Assignment
The output should match, line for line, the records from the line containing "left shoulder: (183, 108)" through the line containing "left front paw: (819, 493)", with every picture left out.

Exercise input
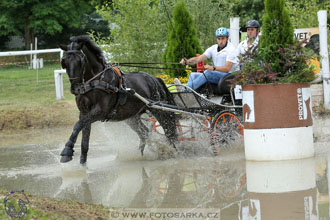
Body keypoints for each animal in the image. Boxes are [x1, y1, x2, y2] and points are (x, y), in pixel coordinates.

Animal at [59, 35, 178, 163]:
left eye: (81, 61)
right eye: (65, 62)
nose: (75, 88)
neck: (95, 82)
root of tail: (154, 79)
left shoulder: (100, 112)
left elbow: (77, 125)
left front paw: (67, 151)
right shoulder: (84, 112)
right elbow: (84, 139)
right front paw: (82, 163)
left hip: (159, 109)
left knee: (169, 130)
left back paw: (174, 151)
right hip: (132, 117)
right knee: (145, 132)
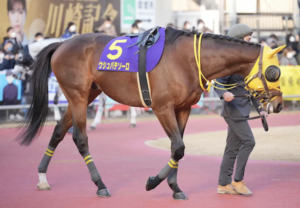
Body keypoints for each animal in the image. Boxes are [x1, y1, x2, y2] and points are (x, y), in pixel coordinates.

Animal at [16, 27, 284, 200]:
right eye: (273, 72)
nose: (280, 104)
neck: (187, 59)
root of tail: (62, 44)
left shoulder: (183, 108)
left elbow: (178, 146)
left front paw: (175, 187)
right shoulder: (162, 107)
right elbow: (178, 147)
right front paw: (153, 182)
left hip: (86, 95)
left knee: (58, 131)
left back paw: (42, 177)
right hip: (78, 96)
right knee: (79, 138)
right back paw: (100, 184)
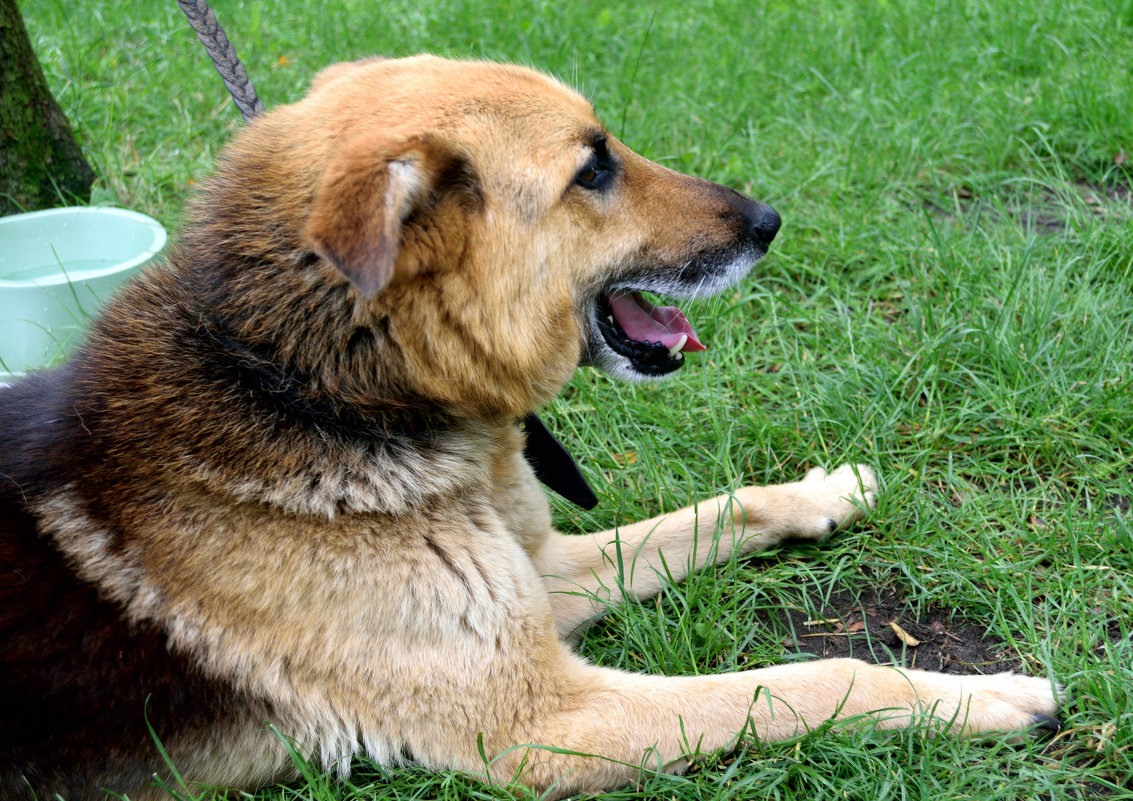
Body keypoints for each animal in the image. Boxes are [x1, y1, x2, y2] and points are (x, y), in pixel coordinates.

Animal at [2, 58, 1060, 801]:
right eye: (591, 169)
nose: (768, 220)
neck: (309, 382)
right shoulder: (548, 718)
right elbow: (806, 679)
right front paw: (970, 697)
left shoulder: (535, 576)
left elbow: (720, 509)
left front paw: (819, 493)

--

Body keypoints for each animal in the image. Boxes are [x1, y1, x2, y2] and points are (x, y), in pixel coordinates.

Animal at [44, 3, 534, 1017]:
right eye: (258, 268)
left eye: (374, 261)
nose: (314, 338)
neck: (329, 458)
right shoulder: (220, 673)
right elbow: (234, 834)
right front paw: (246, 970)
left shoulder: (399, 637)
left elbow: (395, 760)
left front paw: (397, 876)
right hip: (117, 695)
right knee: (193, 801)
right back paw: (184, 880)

==

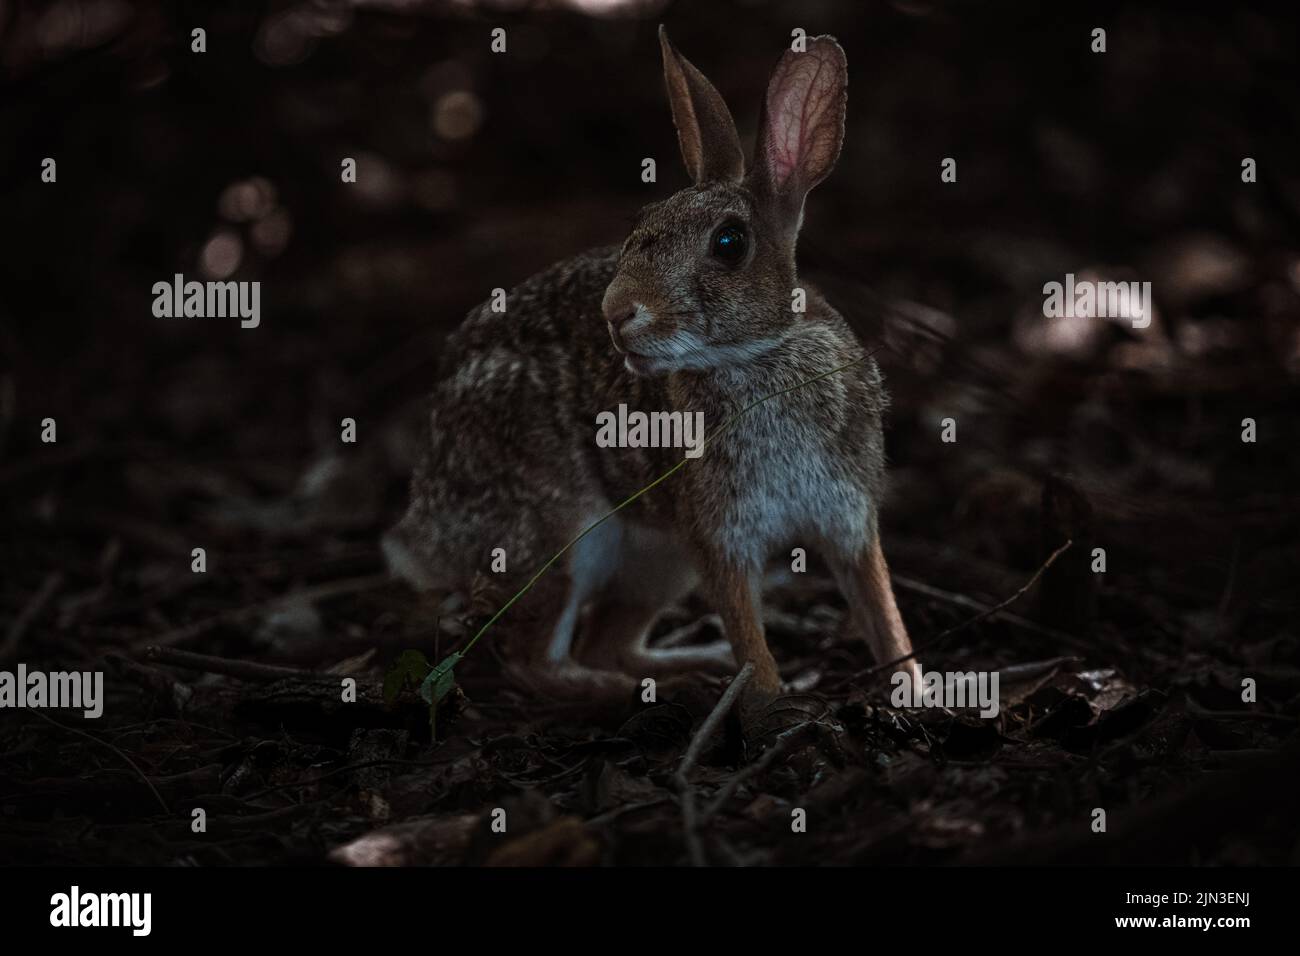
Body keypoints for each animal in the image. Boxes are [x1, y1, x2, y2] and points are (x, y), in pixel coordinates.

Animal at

Solution for this task
left shoulder: (183, 108)
left elbow: (178, 146)
left front paw: (175, 187)
right shoulder: (162, 107)
right elbow: (178, 147)
right front paw: (153, 182)
left hip: (86, 95)
left knee: (58, 131)
left back paw: (42, 177)
right hip: (78, 96)
right knee: (79, 138)
right back paw: (100, 184)
Body keypoints for each animal in the image. Boxes are [x1, y1, x2, y2] and points are (x, y), in pixel coordinates.

Animal at [2, 58, 1060, 801]:
right eye: (591, 169)
nose: (768, 220)
neck: (309, 382)
right shoulder: (548, 718)
right elbow: (806, 679)
right front paw: (970, 697)
left shoulder: (535, 576)
left elbow: (720, 509)
left front paw: (819, 493)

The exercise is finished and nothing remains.